### Listed records
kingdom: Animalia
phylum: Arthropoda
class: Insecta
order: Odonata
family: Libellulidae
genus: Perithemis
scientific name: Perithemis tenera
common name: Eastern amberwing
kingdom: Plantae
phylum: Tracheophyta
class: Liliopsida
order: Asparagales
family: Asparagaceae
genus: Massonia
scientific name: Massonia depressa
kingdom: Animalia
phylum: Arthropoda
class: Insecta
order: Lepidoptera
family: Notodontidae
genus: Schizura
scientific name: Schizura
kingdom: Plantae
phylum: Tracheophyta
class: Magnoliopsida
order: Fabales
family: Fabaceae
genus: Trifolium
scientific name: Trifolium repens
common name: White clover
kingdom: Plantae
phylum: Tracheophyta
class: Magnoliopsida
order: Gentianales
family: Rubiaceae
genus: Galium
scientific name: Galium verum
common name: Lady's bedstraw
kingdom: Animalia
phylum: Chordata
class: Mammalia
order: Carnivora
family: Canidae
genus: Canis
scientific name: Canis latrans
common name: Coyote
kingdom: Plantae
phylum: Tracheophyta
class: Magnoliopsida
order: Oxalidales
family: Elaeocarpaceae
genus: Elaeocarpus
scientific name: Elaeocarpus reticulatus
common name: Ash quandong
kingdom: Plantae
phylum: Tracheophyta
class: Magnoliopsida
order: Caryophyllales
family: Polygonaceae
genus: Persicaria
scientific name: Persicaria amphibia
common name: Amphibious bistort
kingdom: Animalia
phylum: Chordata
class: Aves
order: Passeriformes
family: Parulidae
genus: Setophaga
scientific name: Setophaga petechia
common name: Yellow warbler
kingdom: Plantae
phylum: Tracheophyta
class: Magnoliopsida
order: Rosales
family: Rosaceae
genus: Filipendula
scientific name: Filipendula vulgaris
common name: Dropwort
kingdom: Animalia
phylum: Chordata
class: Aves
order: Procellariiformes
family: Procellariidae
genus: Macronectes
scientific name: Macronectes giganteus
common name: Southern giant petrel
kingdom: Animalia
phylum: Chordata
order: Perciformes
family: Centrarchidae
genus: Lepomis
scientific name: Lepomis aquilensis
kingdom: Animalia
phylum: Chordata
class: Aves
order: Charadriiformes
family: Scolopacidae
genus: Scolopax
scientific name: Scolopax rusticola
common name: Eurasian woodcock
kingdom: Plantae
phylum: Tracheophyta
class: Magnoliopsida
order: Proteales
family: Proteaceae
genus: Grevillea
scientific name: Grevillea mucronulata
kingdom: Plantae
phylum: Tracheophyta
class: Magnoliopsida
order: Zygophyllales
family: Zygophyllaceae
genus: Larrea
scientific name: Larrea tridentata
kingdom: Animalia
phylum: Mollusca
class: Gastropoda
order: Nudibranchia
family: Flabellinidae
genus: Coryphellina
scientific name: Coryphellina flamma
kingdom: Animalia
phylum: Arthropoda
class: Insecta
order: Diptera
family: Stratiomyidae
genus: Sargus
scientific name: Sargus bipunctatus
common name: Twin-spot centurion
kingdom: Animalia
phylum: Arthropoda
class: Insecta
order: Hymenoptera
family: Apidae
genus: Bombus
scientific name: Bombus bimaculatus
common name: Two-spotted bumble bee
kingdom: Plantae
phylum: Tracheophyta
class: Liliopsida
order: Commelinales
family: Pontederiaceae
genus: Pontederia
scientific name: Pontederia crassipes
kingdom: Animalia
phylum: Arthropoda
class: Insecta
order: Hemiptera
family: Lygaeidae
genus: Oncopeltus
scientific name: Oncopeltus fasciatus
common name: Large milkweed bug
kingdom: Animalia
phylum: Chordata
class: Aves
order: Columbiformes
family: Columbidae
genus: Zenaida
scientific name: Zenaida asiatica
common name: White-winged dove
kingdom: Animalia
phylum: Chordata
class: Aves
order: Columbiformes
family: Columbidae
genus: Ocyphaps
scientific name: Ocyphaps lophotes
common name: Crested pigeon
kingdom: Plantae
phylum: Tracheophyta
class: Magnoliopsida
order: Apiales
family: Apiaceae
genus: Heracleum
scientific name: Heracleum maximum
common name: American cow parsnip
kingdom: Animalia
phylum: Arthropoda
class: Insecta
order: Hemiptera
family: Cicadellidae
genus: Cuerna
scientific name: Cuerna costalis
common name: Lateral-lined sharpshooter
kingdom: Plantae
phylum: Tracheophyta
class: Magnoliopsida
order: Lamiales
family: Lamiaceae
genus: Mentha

### Work required
Copy out every line of the records again, renaming "common name" to "everyday name" wherever it appears and leaving everything else the same.

### Exercise result
kingdom: Animalia
phylum: Arthropoda
class: Insecta
order: Odonata
family: Libellulidae
genus: Perithemis
scientific name: Perithemis tenera
everyday name: Eastern amberwing
kingdom: Plantae
phylum: Tracheophyta
class: Liliopsida
order: Asparagales
family: Asparagaceae
genus: Massonia
scientific name: Massonia depressa
kingdom: Animalia
phylum: Arthropoda
class: Insecta
order: Lepidoptera
family: Notodontidae
genus: Schizura
scientific name: Schizura
kingdom: Plantae
phylum: Tracheophyta
class: Magnoliopsida
order: Fabales
family: Fabaceae
genus: Trifolium
scientific name: Trifolium repens
everyday name: White clover
kingdom: Plantae
phylum: Tracheophyta
class: Magnoliopsida
order: Gentianales
family: Rubiaceae
genus: Galium
scientific name: Galium verum
everyday name: Lady's bedstraw
kingdom: Animalia
phylum: Chordata
class: Mammalia
order: Carnivora
family: Canidae
genus: Canis
scientific name: Canis latrans
everyday name: Coyote
kingdom: Plantae
phylum: Tracheophyta
class: Magnoliopsida
order: Oxalidales
family: Elaeocarpaceae
genus: Elaeocarpus
scientific name: Elaeocarpus reticulatus
everyday name: Ash quandong
kingdom: Plantae
phylum: Tracheophyta
class: Magnoliopsida
order: Caryophyllales
family: Polygonaceae
genus: Persicaria
scientific name: Persicaria amphibia
everyday name: Amphibious bistort
kingdom: Animalia
phylum: Chordata
class: Aves
order: Passeriformes
family: Parulidae
genus: Setophaga
scientific name: Setophaga petechia
everyday name: Yellow warbler
kingdom: Plantae
phylum: Tracheophyta
class: Magnoliopsida
order: Rosales
family: Rosaceae
genus: Filipendula
scientific name: Filipendula vulgaris
everyday name: Dropwort
kingdom: Animalia
phylum: Chordata
class: Aves
order: Procellariiformes
family: Procellariidae
genus: Macronectes
scientific name: Macronectes giganteus
everyday name: Southern giant petrel
kingdom: Animalia
phylum: Chordata
order: Perciformes
family: Centrarchidae
genus: Lepomis
scientific name: Lepomis aquilensis
kingdom: Animalia
phylum: Chordata
class: Aves
order: Charadriiformes
family: Scolopacidae
genus: Scolopax
scientific name: Scolopax rusticola
everyday name: Eurasian woodcock
kingdom: Plantae
phylum: Tracheophyta
class: Magnoliopsida
order: Proteales
family: Proteaceae
genus: Grevillea
scientific name: Grevillea mucronulata
kingdom: Plantae
phylum: Tracheophyta
class: Magnoliopsida
order: Zygophyllales
family: Zygophyllaceae
genus: Larrea
scientific name: Larrea tridentata
kingdom: Animalia
phylum: Mollusca
class: Gastropoda
order: Nudibranchia
family: Flabellinidae
genus: Coryphellina
scientific name: Coryphellina flamma
kingdom: Animalia
phylum: Arthropoda
class: Insecta
order: Diptera
family: Stratiomyidae
genus: Sargus
scientific name: Sargus bipunctatus
everyday name: Twin-spot centurion
kingdom: Animalia
phylum: Arthropoda
class: Insecta
order: Hymenoptera
family: Apidae
genus: Bombus
scientific name: Bombus bimaculatus
everyday name: Two-spotted bumble bee
kingdom: Plantae
phylum: Tracheophyta
class: Liliopsida
order: Commelinales
family: Pontederiaceae
genus: Pontederia
scientific name: Pontederia crassipes
kingdom: Animalia
phylum: Arthropoda
class: Insecta
order: Hemiptera
family: Lygaeidae
genus: Oncopeltus
scientific name: Oncopeltus fasciatus
everyday name: Large milkweed bug
kingdom: Animalia
phylum: Chordata
class: Aves
order: Columbiformes
family: Columbidae
genus: Zenaida
scientific name: Zenaida asiatica
everyday name: White-winged dove
kingdom: Animalia
phylum: Chordata
class: Aves
order: Columbiformes
family: Columbidae
genus: Ocyphaps
scientific name: Ocyphaps lophotes
everyday name: Crested pigeon
kingdom: Plantae
phylum: Tracheophyta
class: Magnoliopsida
order: Apiales
family: Apiaceae
genus: Heracleum
scientific name: Heracleum maximum
everyday name: American cow parsnip
kingdom: Animalia
phylum: Arthropoda
class: Insecta
order: Hemiptera
family: Cicadellidae
genus: Cuerna
scientific name: Cuerna costalis
everyday name: Lateral-lined sharpshooter
kingdom: Plantae
phylum: Tracheophyta
class: Magnoliopsida
order: Lamiales
family: Lamiaceae
genus: Mentha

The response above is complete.